Schlag gegen das Gemeinschaftseigentum
Den entscheidenden Schlag gegen das Gemeinschaftseigentum setzte der VfGH mit dem Erkenntnis VfSlg 9336/1982, indem er das Recht der politischen Ortsgemeinde als Deckmantel heranzog, das gesamte Gemeinschaftseigentum der alten Wirtschaftsgemeinden als Eigentum der neuen Ortsgemeinden hinzustellen, sofern das betreffende Gut in Verwaltung der Ortsgemeinde steht. In diesen Fällen wird nämlich ein „Gemeindegut“ vorausgesetzt und dieses sei – so der VfGH – zwingend ein Eigentum der politischen Ortsgemeinde.
Der VfGH, VfSlg 9336/1982, Pkt III. 1. (Abs 4) der Begründung: „[…] Was nämlich zum Gemeindegut iS der nach dem Reichsgemeindegesetz 1862 erlassenen Gemeindeordnungen geworden ist, wurde damit – bei allem Vorbehalt überkommener Nutzungsrechte – wahres Eigentum der neuen (politischen) Gemeinde, die übrigens auch verschiedene Lasten übernommen hatte, von denen früher die Realgemeinde betroffen gewesen war.“
Diese Behauptung, wonach die Gemeindeordnungen aus den 1860er Jahren die Rechtsverhältnisse am Gemeindegut abschließend als Eigentum der Ortsgemeinde geregelt hätten und dass diese Rechtslage im Jahr 1982 noch Relevanz gehabt hätte, ist grundfalsch: Die auf der Grundlage der geltenden Verfassung von 1920 idF 1929 (Art 12 Bundes-Verfassungsgesetz B-VG) gestalteten heutigen Gemeindeordnungen wurden ausgeblendet.

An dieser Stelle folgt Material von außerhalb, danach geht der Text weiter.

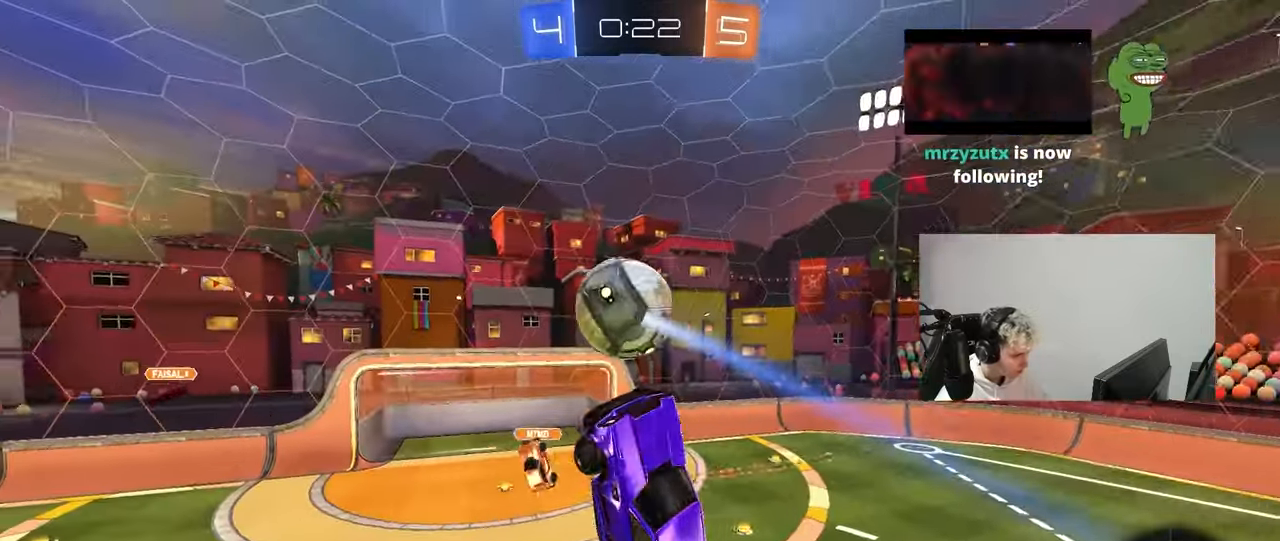
{"keys": ["d", "shift"], "mouse": [], "mouse_move": "still", "events": [[50, "shift", "down"], [83, "mouse_left", "down"], [83, "s", "up"], [133, "s", "down"], [233, "shift", "up"], [333, "shift", "down"], [383, "s", "up"], [417, "mouse_left", "up"]]}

Die Rechtstatsache, dass die Gemeindeordnungen der Länder ab dem Inkrafttreten des FlVerfGG 1932 das in agrargemeinschaftlicher Nutzung stehende Gemeindegut der Kompetenz der Agrarbehörden zur (reformatorischen) Regelung der rechtlichen und wirtschaftlichen Verhältnisse zuweisen, wurde nicht einmal angesprochen. Die das Erk tragende falsche Behauptung, dass die Gemeindeordnungen das Gemeindegut als Eigentum der Ortsgemeinde definieren würden, steht im offenen Widerspruch mit Art 12 B-VG.

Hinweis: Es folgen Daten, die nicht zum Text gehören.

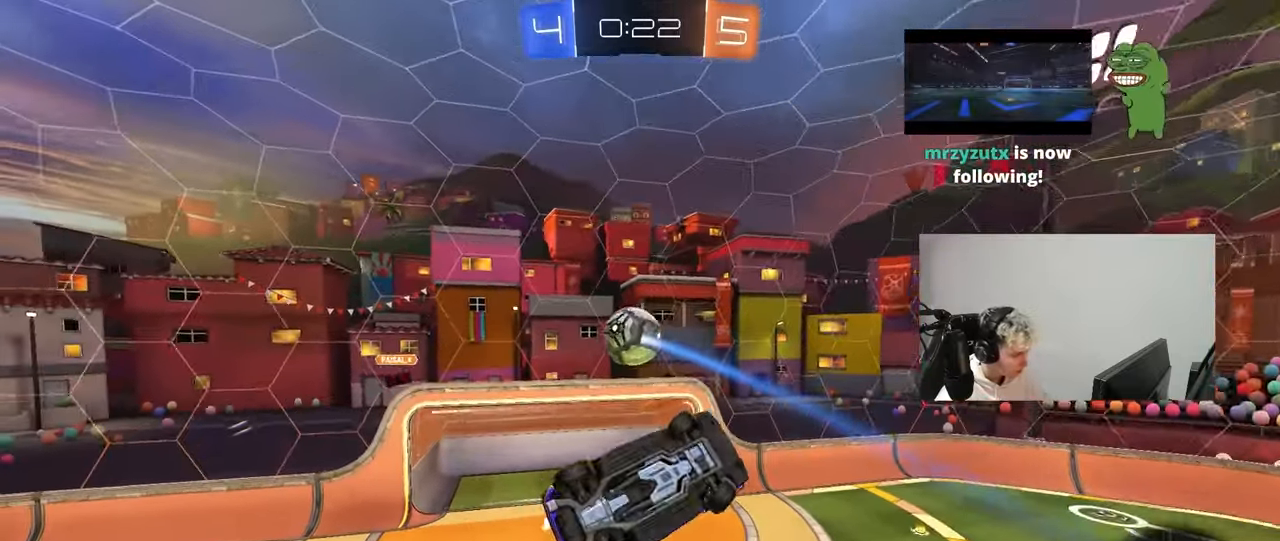
{"keys": [], "mouse": ["left"], "mouse_move": "still", "events": [[67, "shift", "up"], [150, "d", "up"], [250, "a", "down"], [250, "mouse_left", "down"], [250, "s", "down"], [250, "shift", "down"], [383, "shift", "up"], [483, "a", "up"], [483, "s", "up"]]}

WARUM ENTSCHEIDET NUR DIE AGRARBEHÖRDE ÜBER AGRARGEMEINSCHAFTLICHES GEMEINDEGUT?
Der Begriff „Gemeindegut“ im Tiroler Landesrecht
1) Der Verfassungsgerichtshof hat im Jahr 2010 (erstmals) richtig festgestellt, dass „Gemeindegut“ (auch) ein Eigentum einer Agrargemeinschaft sein könne. (Unterlangkampfen-Erkenntnis VfSlf 19.262/2010: „[…] der Bescheid […] durchaus auch dahin ausgelegt werden [könnte], dass die bescheiderlassende Behörde auf den in §36 Abs2 litd des Flurverfassungslandesgesetzes vom 6. Juni 1935, LGBl. Nr. 42, angeführten Begriff „Gemeindegut“ im Sinne von „Eigentum der Agrargemeinschaft“ abstellte (vgl. hiezu Öhlinger, Das Gemeindegut in der Judikatur des VfGH, in: Kohl/Oberhofer/Pernthaler [Hrsg], Die Agrargemeinschaften in Tirol [2010] 223 [250 f.])“ (VfSlg 19.262/2010 Pkt II A 2.3.6.3 Abs 1 der Begründung vom 10.12.2010)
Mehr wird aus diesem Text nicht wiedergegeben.